INPUT DATA:
::::

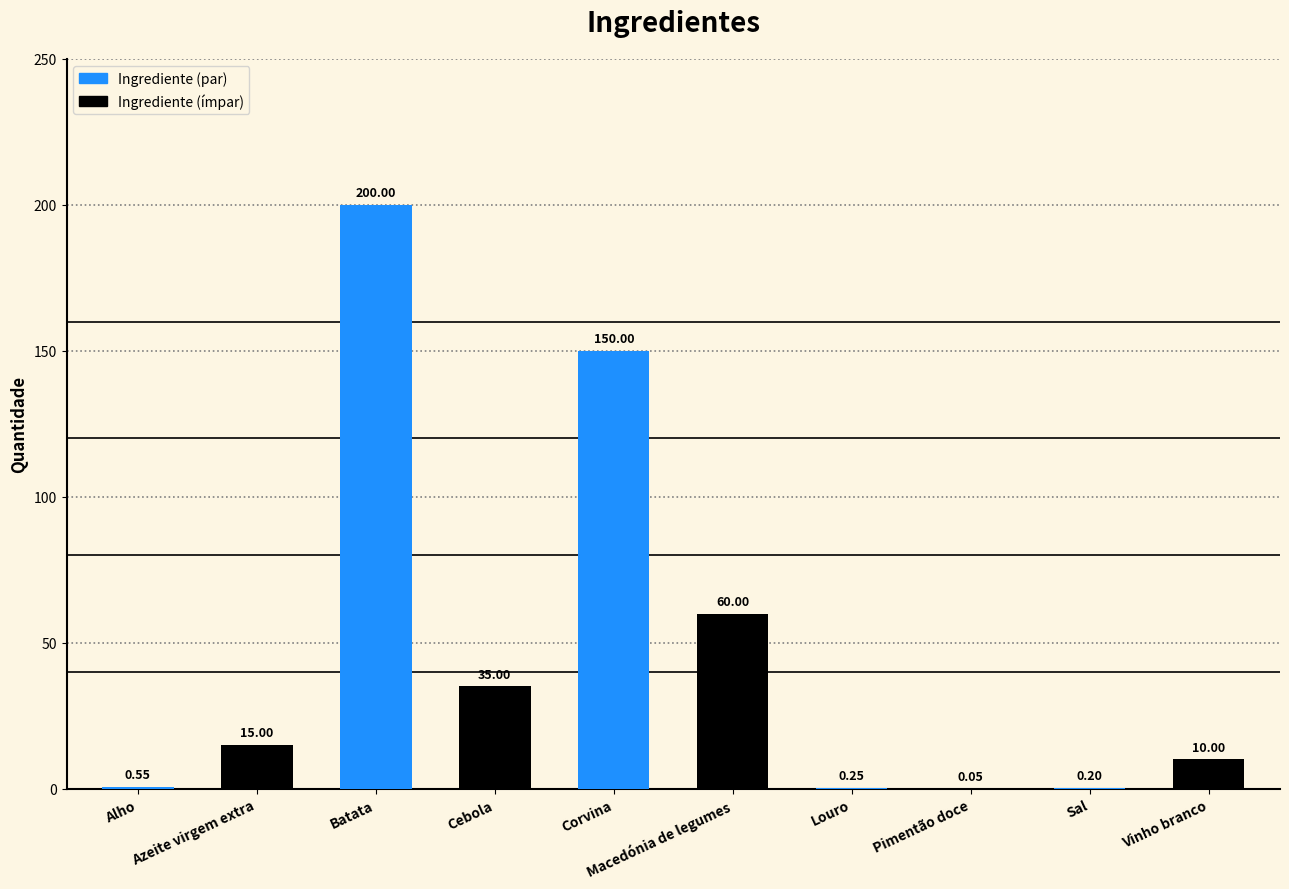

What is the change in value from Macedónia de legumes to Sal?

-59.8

::::

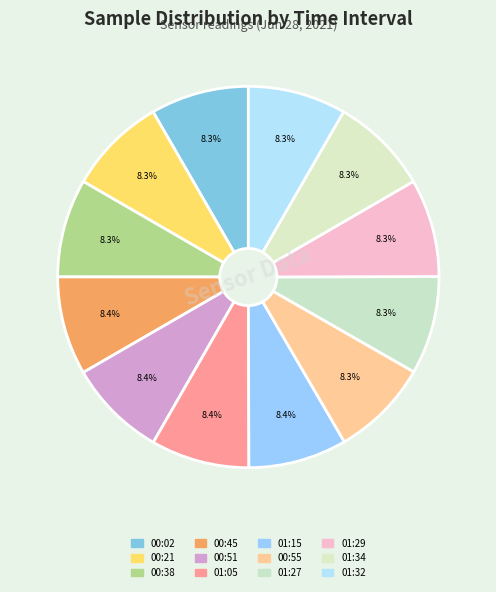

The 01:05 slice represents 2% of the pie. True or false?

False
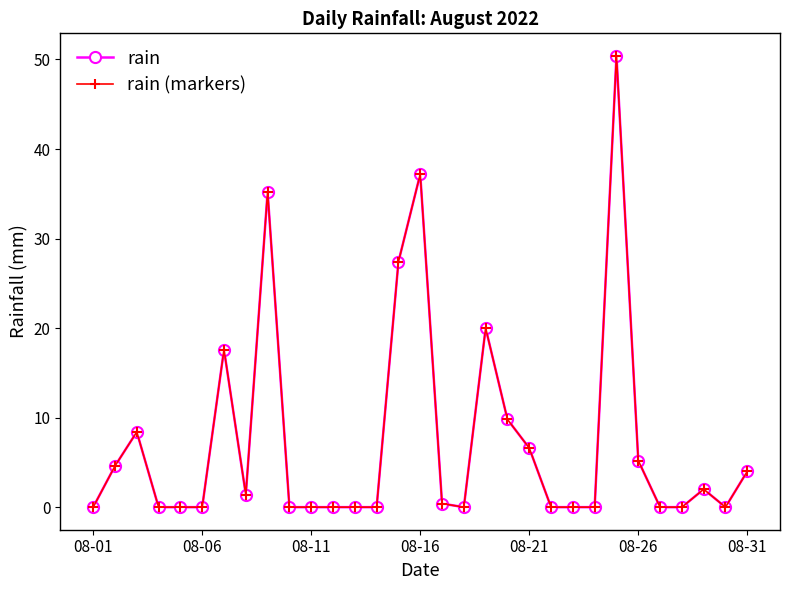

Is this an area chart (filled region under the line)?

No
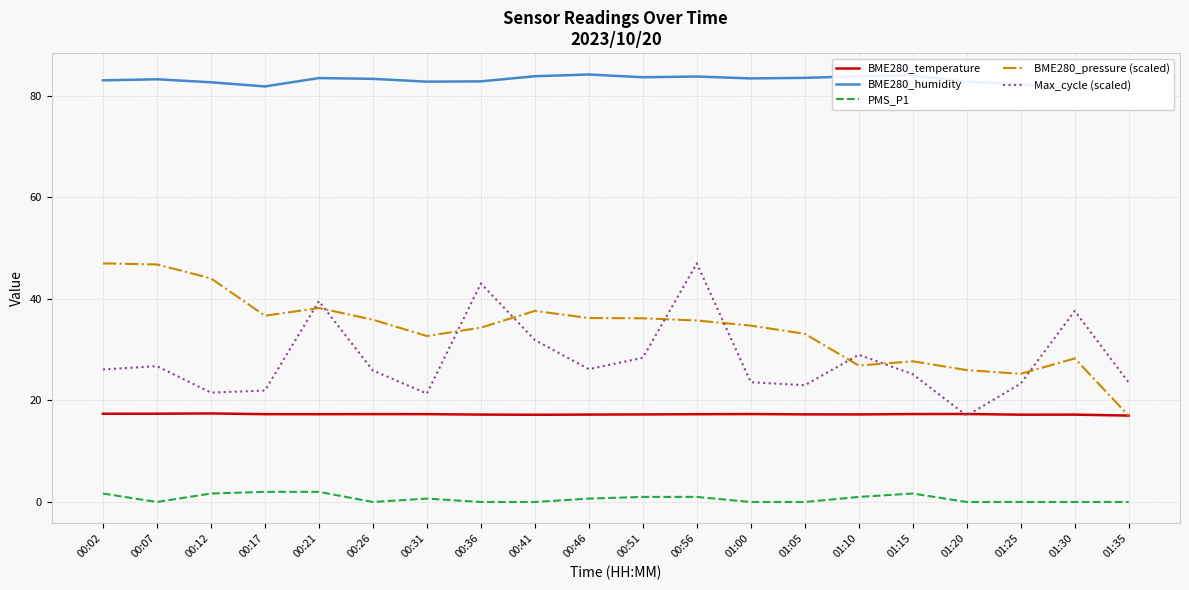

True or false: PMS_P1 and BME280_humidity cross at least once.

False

::::

YOUR OBJECTIVE: Show each line in the rows above that contains the string "True". Case counts.

OUTPUT FOR THIS TASK:
The 01:05 slice represents 2% of the pie. True or false?
True or false: PMS_P1 and BME280_humidity cross at least once.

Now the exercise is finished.